Your "mean" is really just the sum.
Your "standard deviation" is the mean.
You don't have a standard deviation.
Let's get those straight before we try to move on.
8.48 A sample of 20 pages was taken without replacement from the 1,591-page phone directory Ameritech Pages Plus Yellow Pages. On each page, the mean area devoted to display ads was measured (a display ad is a large block of multicolored illustrations, maps, and text). The data (in square millimeters) are shown below:
0 260 356 403 536 0 268 369 428 536
268 396 469 536 162 338 403 536 536 130
(a) Construct a 95 percent confidence interval for the true mean.

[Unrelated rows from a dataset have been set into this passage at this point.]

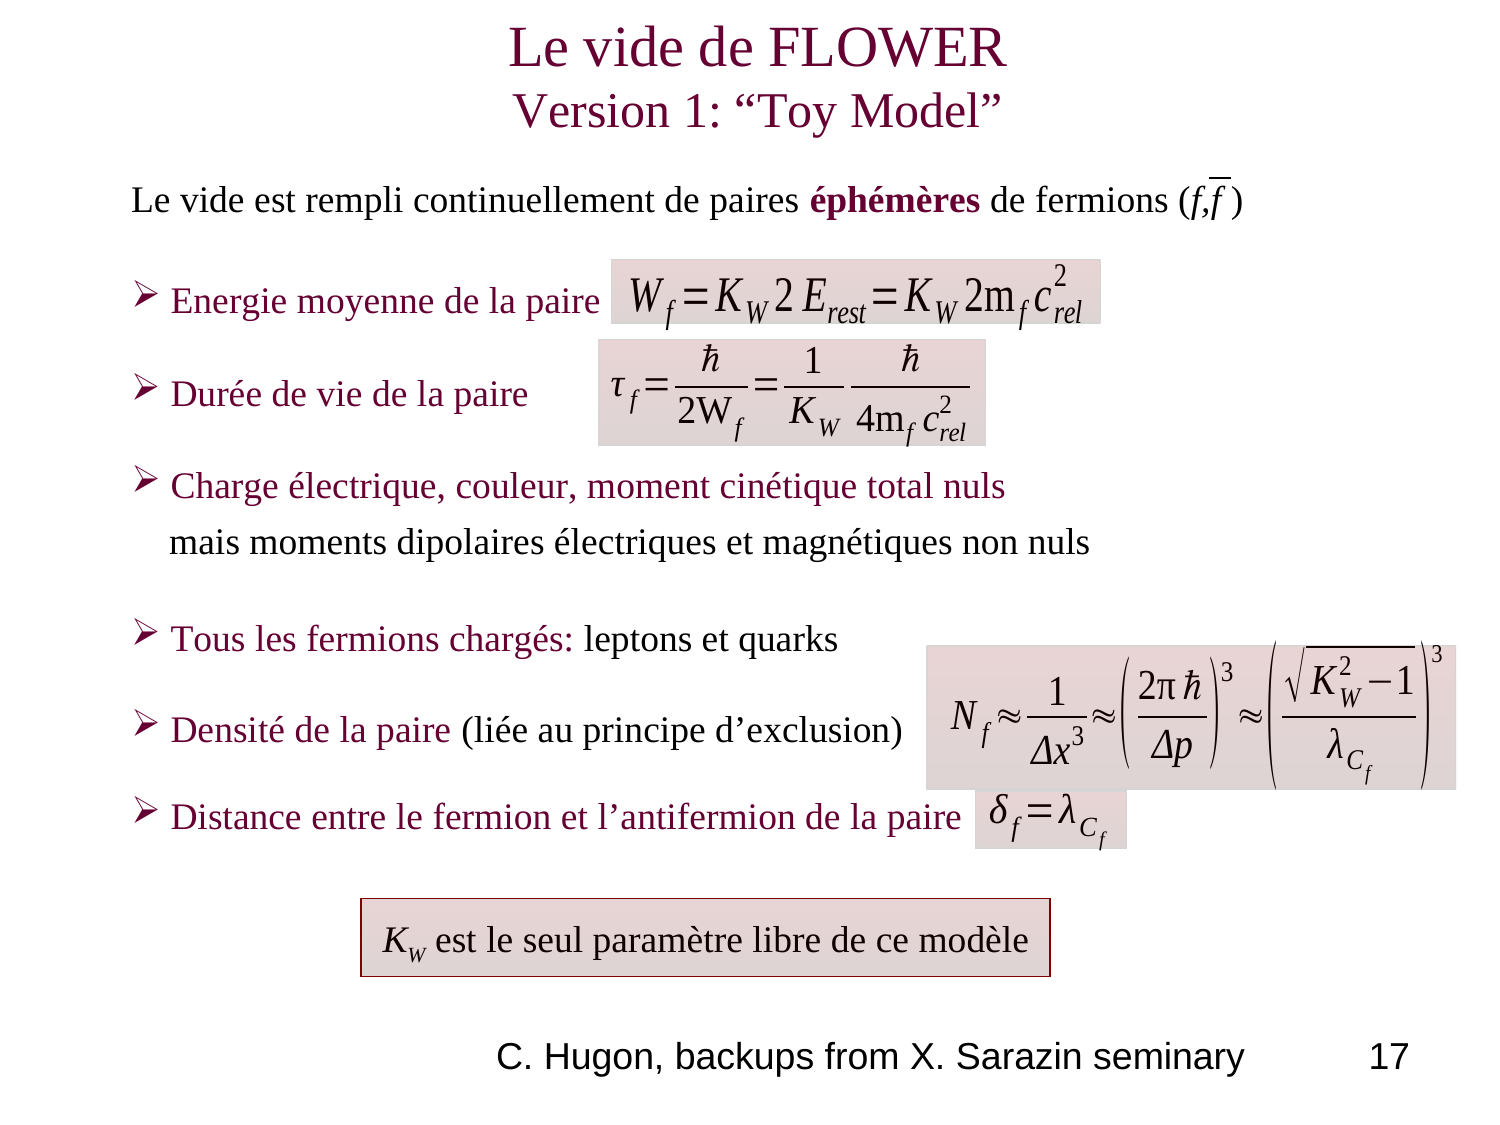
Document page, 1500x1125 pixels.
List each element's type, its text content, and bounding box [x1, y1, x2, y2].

text_box [598, 339, 986, 446]
text_box Densité de la paire (liée au principe d’exclusion) [116, 652, 926, 759]
text_box Energie moyenne de la paire [116, 223, 1179, 316]
text_box Durée de vie de la paire [116, 316, 1273, 422]
chart [939, 638, 1457, 645]
text_box [926, 645, 1457, 849]
text_box Le vide de FLOWER Version 1: “Toy Model” [175, 0, 1341, 146]
text_box [611, 259, 1101, 316]
text_box Tous les fermions chargés: leptons et quarks [116, 560, 1156, 652]
text_box [360, 898, 1051, 977]
text_box Distance entre le fermion et l’antifermion de la paire [116, 784, 979, 845]
text_box Le vide est rempli continuellement de paires éphémères de fermions (f,f ) [116, 158, 1298, 229]
chart [979, 786, 1122, 790]
text_box Charge électrique, couleur, moment cinétique total nuls mais moments dipolaires électriques et magnétiques non nuls [116, 422, 1175, 570]
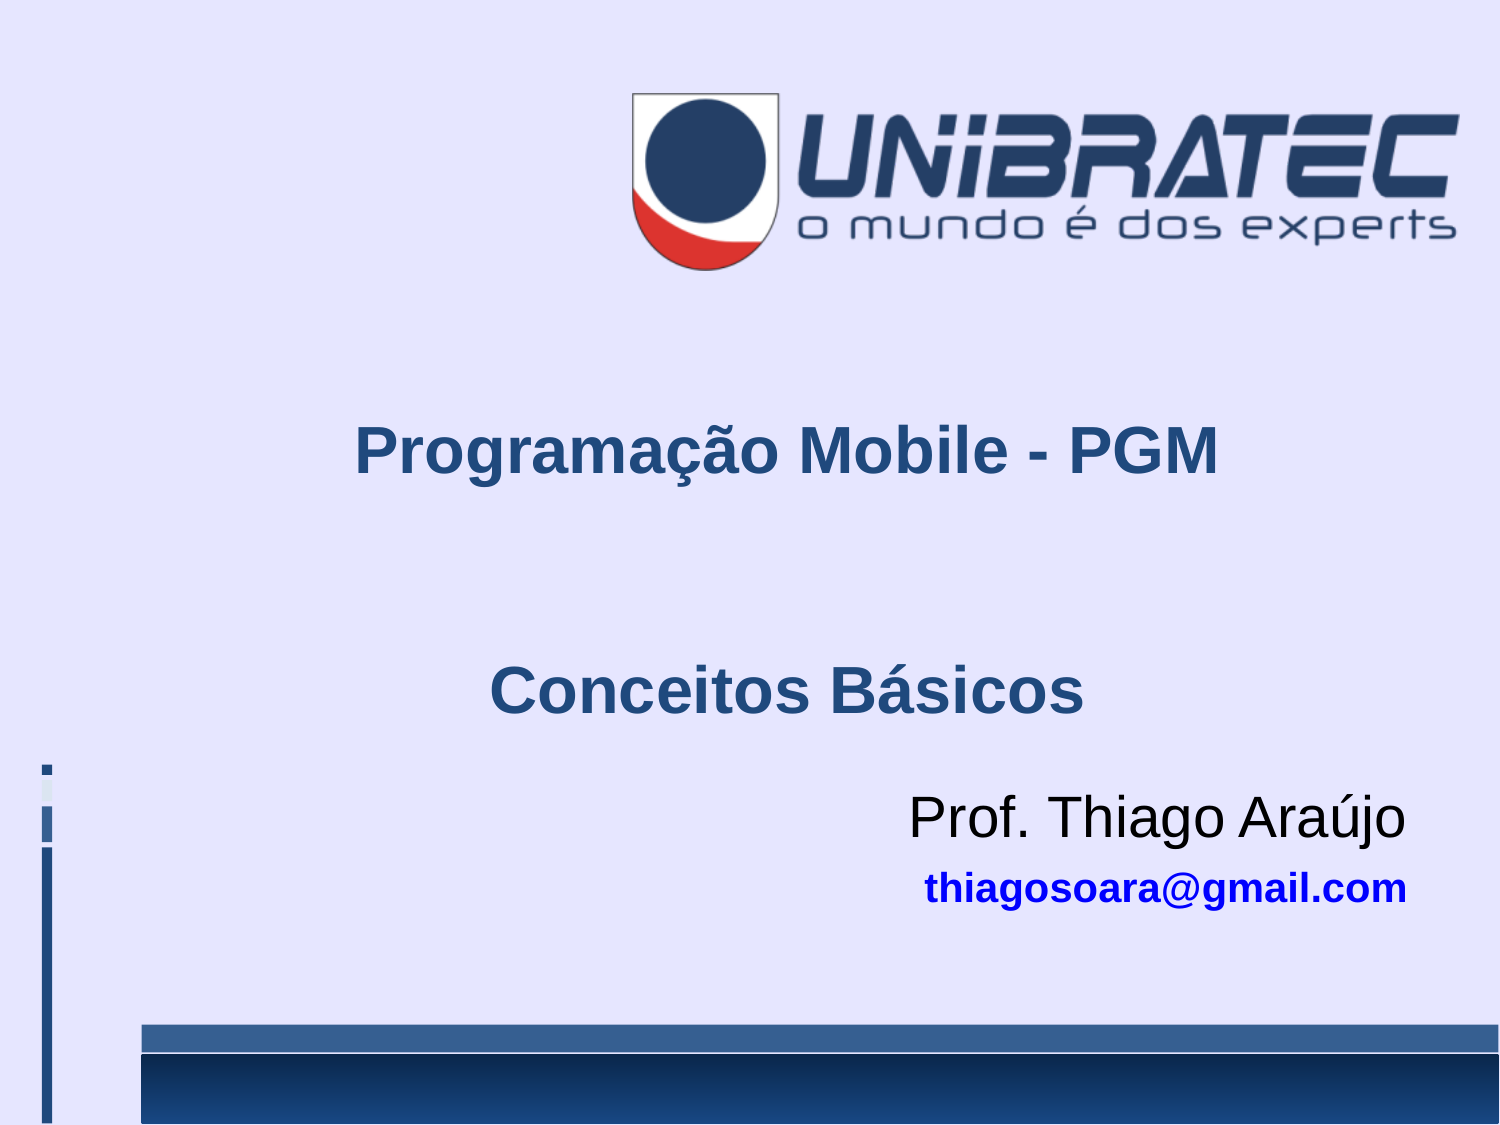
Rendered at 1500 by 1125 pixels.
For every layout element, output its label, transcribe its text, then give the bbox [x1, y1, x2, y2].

text_box Programação Mobile - PGM Conceitos Básicos [149, 302, 1425, 734]
picture [632, 93, 1460, 271]
text_box Prof. Thiago Araújo thiagosoara@gmail.com [147, 763, 1423, 936]
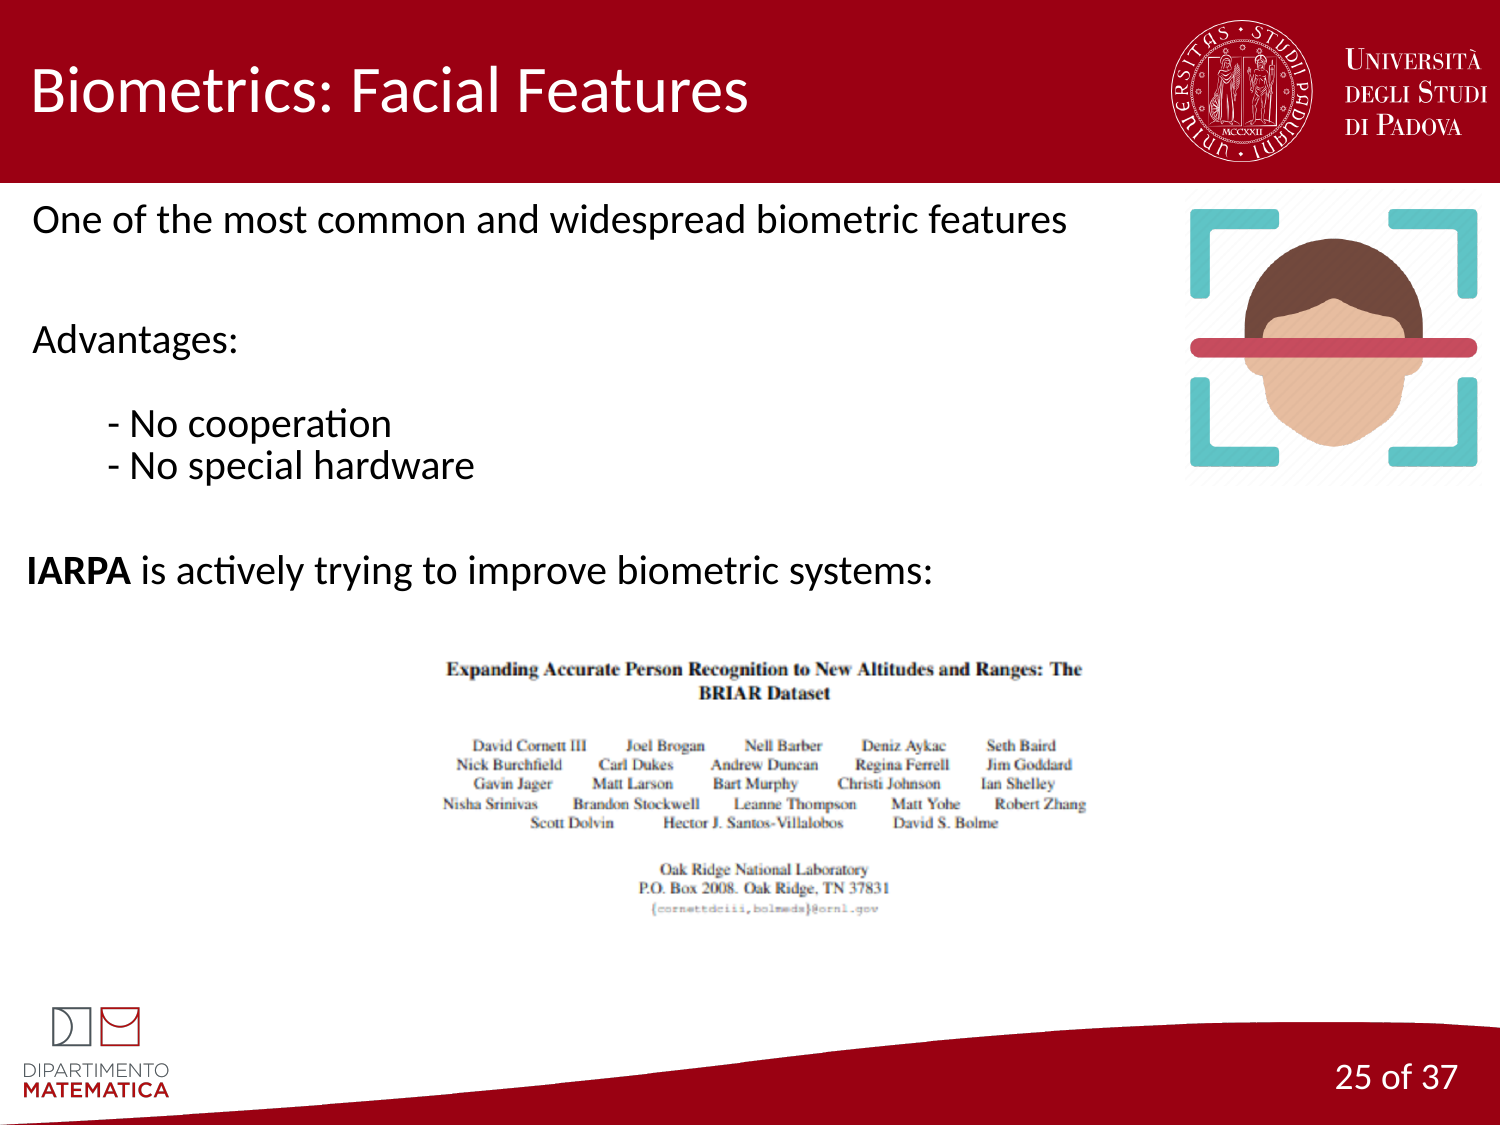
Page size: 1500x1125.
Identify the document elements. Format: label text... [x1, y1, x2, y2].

picture [0, 1007, 1500, 1125]
slide_number 25 of 37 [1136, 1044, 1474, 1104]
text_box IARPA is actively trying to improve biometric systems: [11, 546, 1465, 606]
picture [420, 645, 1111, 931]
picture [1185, 189, 1482, 486]
text_box Advantages: - No cooperation - No special hardware [17, 315, 1471, 498]
title Biometrics: Facial Features [0, 0, 1159, 183]
picture [1171, 20, 1487, 162]
text_box One of the most common and widespread biometric features [17, 195, 1471, 255]
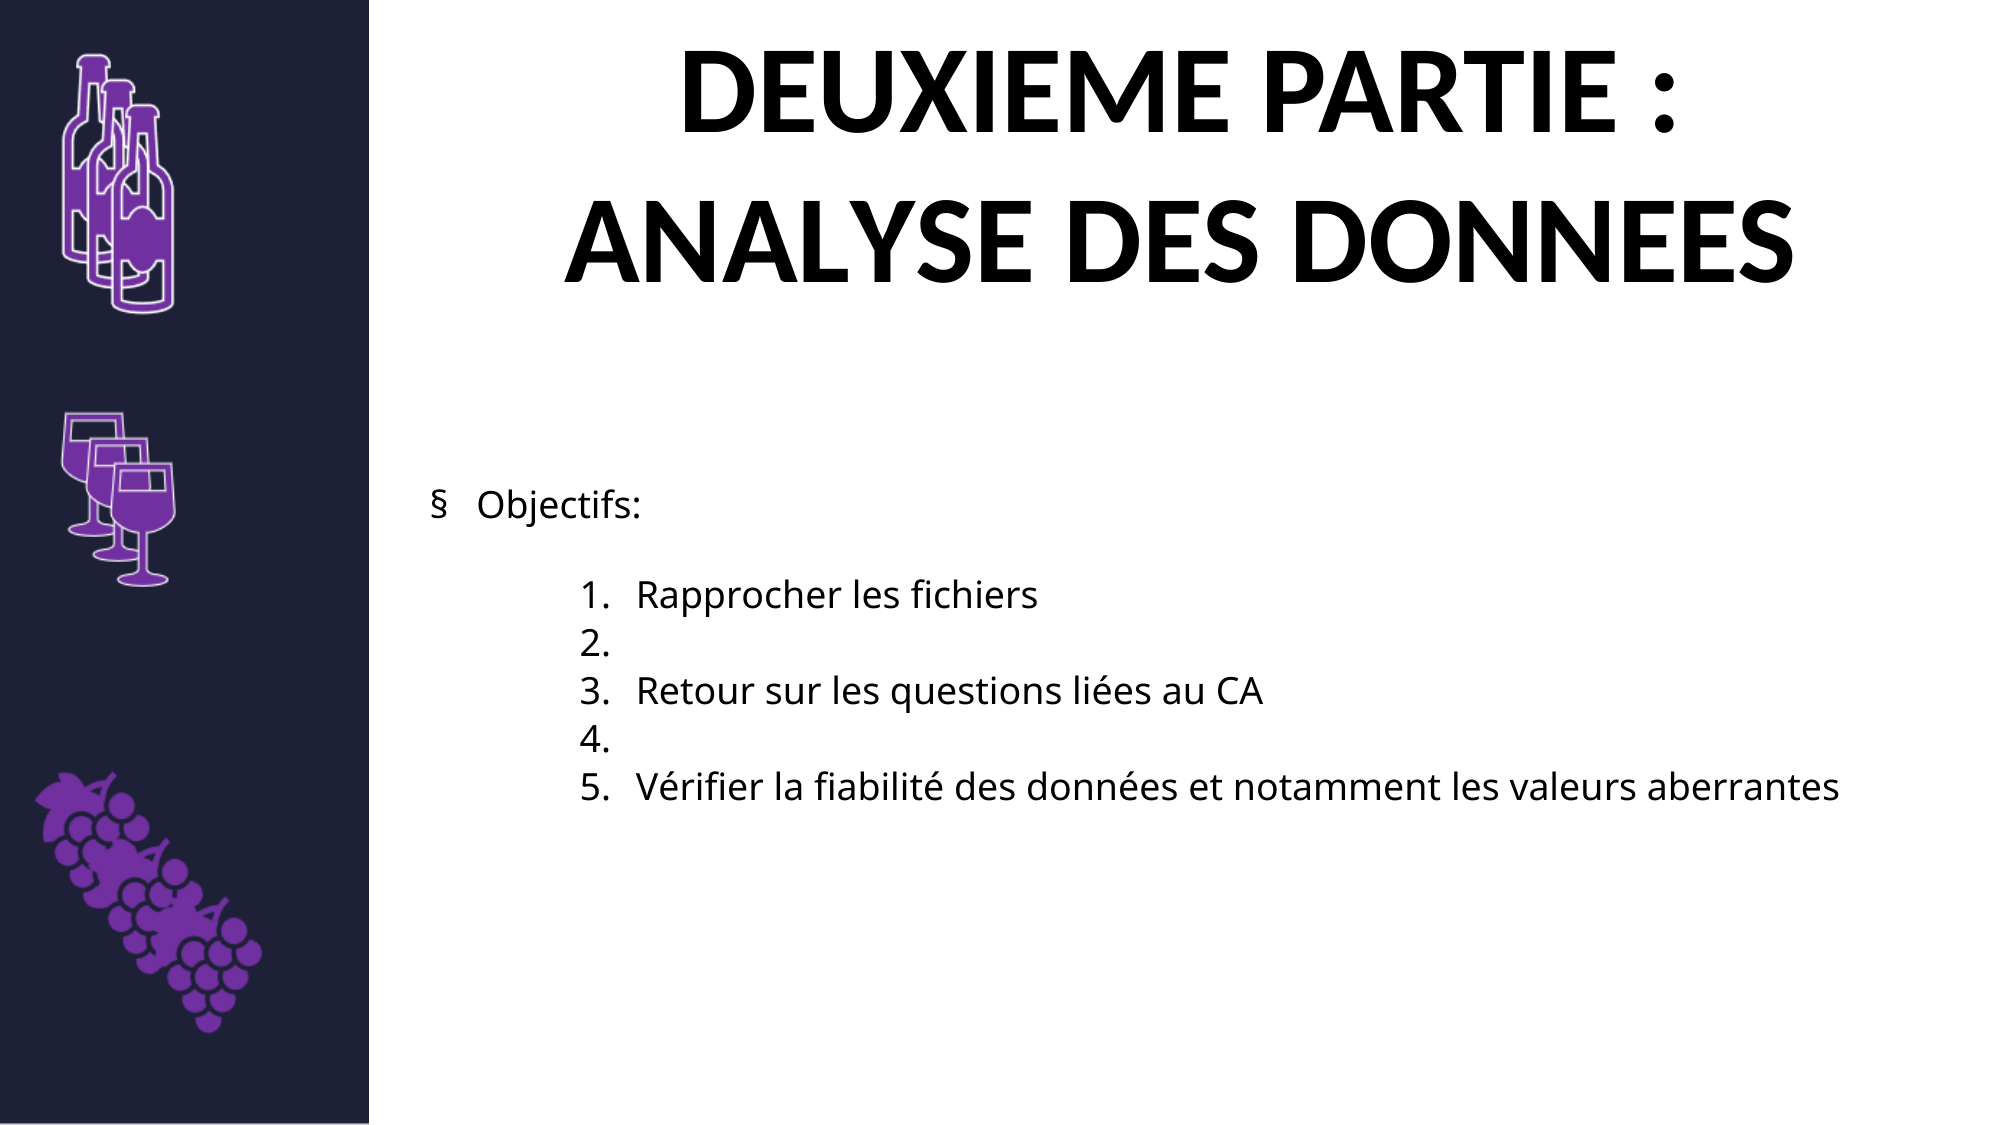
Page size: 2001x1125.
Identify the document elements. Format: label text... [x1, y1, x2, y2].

picture [0, 0, 369, 1125]
text_box DEUXIEME PARTIE : ANALYSE DES DONNEES [431, 0, 1930, 319]
text_box Objectifs: Rapprocher les fichiers Retour sur les questions liées au CA Vérifier la fiabilité des données et notamment les valeurs aberrantes [414, 473, 2000, 807]
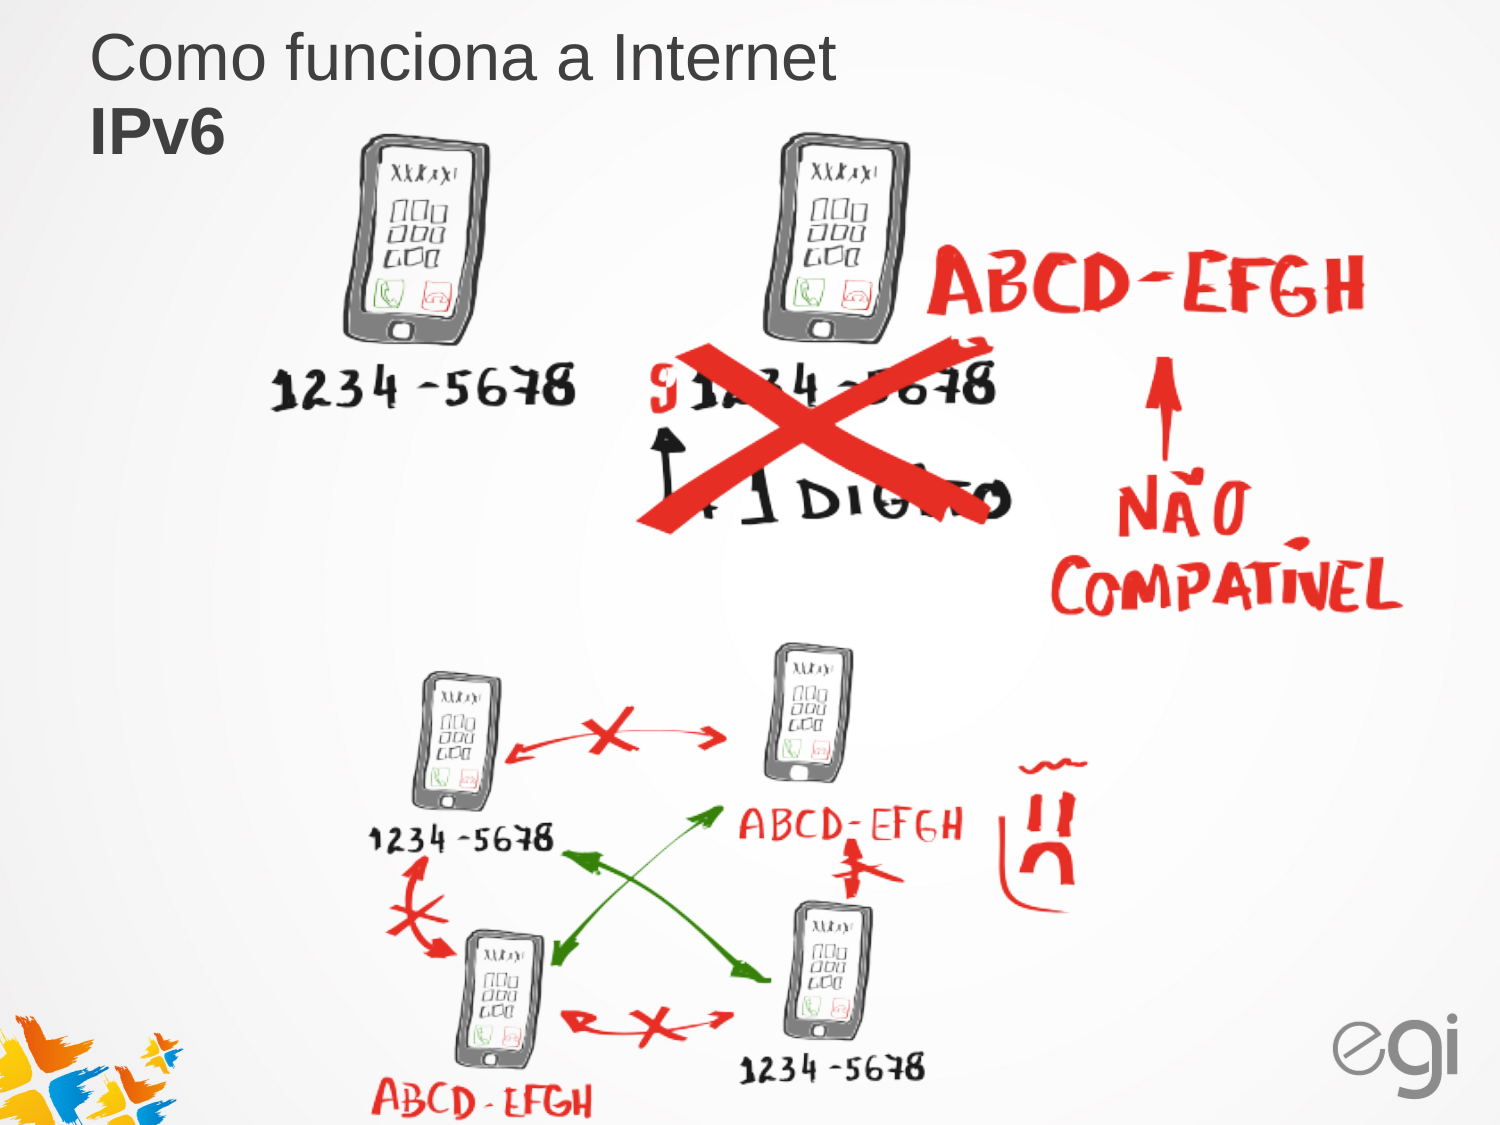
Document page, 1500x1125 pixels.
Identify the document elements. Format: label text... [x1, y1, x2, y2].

picture [0, 0, 1500, 1125]
text_box Como funciona a Internet IPv6 [75, 0, 1426, 178]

Add all numbers together: Mean 6943 sq mm
Divide total by 20: Standard deviation 347.15
(b) Why might normality be an issue here?
(c) What sample size would be needed to obtain an error of ±10 square millimeters with 99 percent confidence?
(d) If this is not a reasonable requirement, suggest one that is. (Data are from a project by MBA student Daniel R. Dalach.) DisplayAds
8.64 Biting an unpopped kernel of popcorn hurts! As an experiment, a self-confessed connoisseur of
cheap popcorn carefully counted 773 kernels and put them in a popper. After popping, the unpopped
kernels were counted. There were 86. (a) Construct a 90 percent confidence interval for the proportion
of all kernels that would not pop. (b) Check the normality assumption. (c) Try the Very Quick
Rule. Does it work well here? Why, or why not? (d) Why might this sample not be typical?
We can write the book for you, but why would that be different from what you already have available. You need a qualified local tutor.
Read the help files associated with them.
Again, if you do not know how to enter these formulas in Excel, or to get at the help files, you need a qualified local tutor or you need to take a class in Excel.
There must be some basic, fundamental understanding or this format simply is not very beneficial.